You could just mail them everything, but the dataset is getting way too big for that. Plus it’d be out of date instantly. If this was a blogpost you would just send a link, but there isn’t really a single thing to link to here. And sending someone a hundred links to raw blobs in S3 can sour any working relationship.

Instead you whip up a little database, just for them:

# Send
import duckdb
db = duckdb.connect("weird_rides.db")
    CREATE VIEW weird_rides
    AS SELECT pickup_at, dropoff_at, trip_distance, total_amount
    FROM 's3://robotaxi-inc/daily-ride-data/*.parquet'
    WHERE fare_amount > 100 AND trip_distance < 10.0

This produces a tiny file called weird_rides.db. It contains none of the actual data. What it does contain are the above instructions for how to work with this pile of blobs, as if it were a single table of relevant data points.

You publish this database file to blob storage as well, right next to your data. Now you have a single thing to link to: s3://robotaxi-inc/virtual-datasets/weird_rides.db.

Instead of opening a web browser, the receipient of the link starts their own local DuckDB session, and attaches to the referenced database.

# Receive
import duckdb
conn = duckdb.connect()
ATTACH 's3://robotaxi-inc/virtual-datasets/weird_rides.db'
AS rides_db (READ_ONLY)
conn.sql("SELECT * FROM rides_db.weird_rides LIMIT 5")
# ┌─────────────────────┬─────────────────────┬───────────────┬──────────────┐
# │      pickup_at      │     dropoff_at      │ trip_distance │ total_amount │
# │      timestamp      │      timestamp      │     float     │    float     │
# ├─────────────────────┼─────────────────────┼───────────────┼──────────────┤
# │ 2019-04-01 00:03:20 │ 2019-04-01 00:03:54 │           0.0 │       240.35 │
# │ 2019-04-01 00:16:16 │ 2019-04-01 00:16:21 │           0.0 │       138.36 │
# │ 2019-04-01 02:01:22 │ 2019-04-01 02:01:28 │           0.0 │       192.96 │
# │ 2019-04-01 06:26:44 │ 2019-04-01 06:27:14 │           0.0 │        115.3 │
# │ 2019-04-01 07:28:12 │ 2019-04-01 07:28:12 │           0.0 │        127.2 │
# └─────────────────────┴─────────────────────┴───────────────┴──────────────┘

This query is the first time that any data has to be downloaded from S3. DuckDB supports partial reading, which means that only the columns used in the definition of the weird_rides view have to be fetched, and that filters like fare_amount > 100 can be used to discard even more irrelevant data during the download.

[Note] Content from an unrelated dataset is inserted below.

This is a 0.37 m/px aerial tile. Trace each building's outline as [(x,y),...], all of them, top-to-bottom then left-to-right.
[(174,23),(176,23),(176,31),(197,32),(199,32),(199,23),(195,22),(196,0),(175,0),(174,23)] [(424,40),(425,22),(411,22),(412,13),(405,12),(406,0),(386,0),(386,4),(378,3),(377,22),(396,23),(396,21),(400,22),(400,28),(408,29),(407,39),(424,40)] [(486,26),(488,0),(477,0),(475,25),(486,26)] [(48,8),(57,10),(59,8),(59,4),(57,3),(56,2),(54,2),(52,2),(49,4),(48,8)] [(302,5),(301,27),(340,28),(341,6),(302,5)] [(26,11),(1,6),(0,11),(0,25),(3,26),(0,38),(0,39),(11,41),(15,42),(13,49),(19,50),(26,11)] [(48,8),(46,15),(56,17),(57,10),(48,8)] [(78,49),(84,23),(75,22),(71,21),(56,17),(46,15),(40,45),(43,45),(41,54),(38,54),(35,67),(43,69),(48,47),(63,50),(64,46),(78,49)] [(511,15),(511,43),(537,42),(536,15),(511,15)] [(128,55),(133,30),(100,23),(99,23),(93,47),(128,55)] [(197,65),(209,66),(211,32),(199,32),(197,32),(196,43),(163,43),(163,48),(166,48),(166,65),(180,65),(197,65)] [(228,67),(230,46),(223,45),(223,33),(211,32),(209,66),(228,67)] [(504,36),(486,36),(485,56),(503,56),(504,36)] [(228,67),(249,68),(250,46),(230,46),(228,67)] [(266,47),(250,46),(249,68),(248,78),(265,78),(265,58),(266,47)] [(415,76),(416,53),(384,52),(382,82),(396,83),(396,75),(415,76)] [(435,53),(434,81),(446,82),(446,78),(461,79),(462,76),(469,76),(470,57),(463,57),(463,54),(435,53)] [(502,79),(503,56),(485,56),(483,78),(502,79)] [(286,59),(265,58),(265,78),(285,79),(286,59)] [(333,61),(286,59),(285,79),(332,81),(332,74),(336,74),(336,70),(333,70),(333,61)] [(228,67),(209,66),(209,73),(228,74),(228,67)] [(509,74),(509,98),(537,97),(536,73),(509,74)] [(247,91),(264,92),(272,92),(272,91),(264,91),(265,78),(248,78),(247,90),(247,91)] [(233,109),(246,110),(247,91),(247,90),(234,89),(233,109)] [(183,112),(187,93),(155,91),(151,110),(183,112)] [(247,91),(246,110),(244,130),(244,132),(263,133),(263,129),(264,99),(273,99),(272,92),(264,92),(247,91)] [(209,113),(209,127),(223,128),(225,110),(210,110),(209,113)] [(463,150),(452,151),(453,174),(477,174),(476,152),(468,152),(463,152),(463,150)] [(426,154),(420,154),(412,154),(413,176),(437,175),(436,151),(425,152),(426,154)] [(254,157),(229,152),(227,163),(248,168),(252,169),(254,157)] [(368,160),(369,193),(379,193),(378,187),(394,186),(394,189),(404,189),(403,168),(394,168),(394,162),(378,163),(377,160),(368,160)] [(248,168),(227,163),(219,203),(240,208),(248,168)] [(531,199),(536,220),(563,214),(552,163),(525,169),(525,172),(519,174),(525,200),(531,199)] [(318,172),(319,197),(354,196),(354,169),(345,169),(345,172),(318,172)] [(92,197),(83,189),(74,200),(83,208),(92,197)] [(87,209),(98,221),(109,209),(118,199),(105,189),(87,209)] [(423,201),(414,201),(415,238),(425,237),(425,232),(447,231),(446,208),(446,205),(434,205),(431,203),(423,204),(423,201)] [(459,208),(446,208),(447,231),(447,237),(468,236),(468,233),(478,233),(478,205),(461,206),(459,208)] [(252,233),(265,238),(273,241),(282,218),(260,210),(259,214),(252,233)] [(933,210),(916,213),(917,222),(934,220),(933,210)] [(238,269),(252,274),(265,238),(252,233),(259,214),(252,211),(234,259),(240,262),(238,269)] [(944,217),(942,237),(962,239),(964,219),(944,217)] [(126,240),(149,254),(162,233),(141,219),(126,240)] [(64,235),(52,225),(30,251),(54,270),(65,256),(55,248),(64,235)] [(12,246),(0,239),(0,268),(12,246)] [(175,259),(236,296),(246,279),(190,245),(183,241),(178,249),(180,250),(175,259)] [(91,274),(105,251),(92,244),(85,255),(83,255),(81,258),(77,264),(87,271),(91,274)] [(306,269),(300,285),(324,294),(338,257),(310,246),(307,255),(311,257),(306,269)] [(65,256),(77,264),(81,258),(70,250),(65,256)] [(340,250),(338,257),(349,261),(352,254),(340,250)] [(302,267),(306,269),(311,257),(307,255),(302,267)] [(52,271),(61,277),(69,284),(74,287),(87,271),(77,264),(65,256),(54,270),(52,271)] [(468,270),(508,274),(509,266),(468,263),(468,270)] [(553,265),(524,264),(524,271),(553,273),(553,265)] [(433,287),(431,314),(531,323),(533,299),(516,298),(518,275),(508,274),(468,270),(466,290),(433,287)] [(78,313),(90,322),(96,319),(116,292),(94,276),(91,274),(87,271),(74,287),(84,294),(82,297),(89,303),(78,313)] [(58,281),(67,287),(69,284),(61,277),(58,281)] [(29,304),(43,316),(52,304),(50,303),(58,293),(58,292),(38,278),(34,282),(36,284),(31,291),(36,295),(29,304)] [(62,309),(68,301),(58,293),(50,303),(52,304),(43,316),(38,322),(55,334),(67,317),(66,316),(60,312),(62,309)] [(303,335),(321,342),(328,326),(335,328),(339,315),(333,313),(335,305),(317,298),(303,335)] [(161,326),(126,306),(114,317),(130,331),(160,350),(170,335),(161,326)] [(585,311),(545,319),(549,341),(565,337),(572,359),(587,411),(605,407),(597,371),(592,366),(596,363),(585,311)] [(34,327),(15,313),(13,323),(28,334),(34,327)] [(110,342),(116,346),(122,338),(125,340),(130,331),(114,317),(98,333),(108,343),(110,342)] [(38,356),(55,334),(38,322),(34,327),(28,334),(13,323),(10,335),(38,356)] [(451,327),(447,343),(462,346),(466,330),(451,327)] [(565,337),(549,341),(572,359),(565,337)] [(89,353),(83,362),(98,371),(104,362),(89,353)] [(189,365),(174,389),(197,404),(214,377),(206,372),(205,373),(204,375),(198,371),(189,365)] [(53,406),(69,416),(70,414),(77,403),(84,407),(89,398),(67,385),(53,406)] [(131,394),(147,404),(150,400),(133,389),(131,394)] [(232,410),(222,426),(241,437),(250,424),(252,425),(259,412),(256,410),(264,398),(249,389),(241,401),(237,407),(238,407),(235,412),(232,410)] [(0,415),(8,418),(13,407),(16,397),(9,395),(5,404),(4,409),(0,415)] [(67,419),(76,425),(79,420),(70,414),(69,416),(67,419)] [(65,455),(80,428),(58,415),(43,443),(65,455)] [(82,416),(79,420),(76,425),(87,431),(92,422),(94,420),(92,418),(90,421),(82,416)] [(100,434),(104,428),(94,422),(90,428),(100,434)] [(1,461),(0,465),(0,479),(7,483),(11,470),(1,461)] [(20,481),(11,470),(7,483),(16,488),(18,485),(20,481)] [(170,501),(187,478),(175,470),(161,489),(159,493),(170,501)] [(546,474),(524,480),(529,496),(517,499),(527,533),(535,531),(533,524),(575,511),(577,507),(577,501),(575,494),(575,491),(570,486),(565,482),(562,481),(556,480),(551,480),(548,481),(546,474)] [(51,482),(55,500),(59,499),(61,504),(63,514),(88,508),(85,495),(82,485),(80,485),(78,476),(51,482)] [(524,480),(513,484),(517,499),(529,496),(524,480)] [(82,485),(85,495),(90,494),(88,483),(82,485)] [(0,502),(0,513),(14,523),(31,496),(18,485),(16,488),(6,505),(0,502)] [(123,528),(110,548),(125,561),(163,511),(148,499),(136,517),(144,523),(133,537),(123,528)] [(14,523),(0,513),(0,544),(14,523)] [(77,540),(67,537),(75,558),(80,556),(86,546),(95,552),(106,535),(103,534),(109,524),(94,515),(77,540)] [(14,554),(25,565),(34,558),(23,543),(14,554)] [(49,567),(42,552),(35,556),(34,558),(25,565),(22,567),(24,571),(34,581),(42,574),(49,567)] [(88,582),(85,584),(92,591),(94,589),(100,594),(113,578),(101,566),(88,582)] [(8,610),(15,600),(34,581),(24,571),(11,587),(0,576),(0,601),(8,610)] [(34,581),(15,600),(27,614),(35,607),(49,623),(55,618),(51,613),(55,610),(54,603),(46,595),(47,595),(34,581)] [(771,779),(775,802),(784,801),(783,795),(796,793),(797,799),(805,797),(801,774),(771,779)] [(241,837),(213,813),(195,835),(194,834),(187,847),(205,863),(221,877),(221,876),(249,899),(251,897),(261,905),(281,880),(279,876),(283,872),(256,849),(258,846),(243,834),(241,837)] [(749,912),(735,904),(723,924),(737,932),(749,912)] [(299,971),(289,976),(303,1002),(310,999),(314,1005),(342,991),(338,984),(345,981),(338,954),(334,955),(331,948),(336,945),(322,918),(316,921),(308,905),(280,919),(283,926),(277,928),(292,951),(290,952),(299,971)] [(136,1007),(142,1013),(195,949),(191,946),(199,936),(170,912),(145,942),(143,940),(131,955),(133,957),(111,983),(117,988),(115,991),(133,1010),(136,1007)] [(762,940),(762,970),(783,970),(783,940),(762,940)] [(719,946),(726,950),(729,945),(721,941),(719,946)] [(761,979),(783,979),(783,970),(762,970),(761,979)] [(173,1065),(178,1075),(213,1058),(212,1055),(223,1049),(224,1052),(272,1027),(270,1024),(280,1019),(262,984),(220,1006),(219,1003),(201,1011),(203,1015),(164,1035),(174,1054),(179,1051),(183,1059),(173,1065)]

From the perspective of the receiver, this way of accessing the data will remain working unchanged, almost no matter what happens to the underlying data. Changes in format, different partitioning strategies, schema changes – through all of it the receiver’s view remains the same.

With DuckDB as a browser for the data cloud, relational datasets are always just a hyperlink away.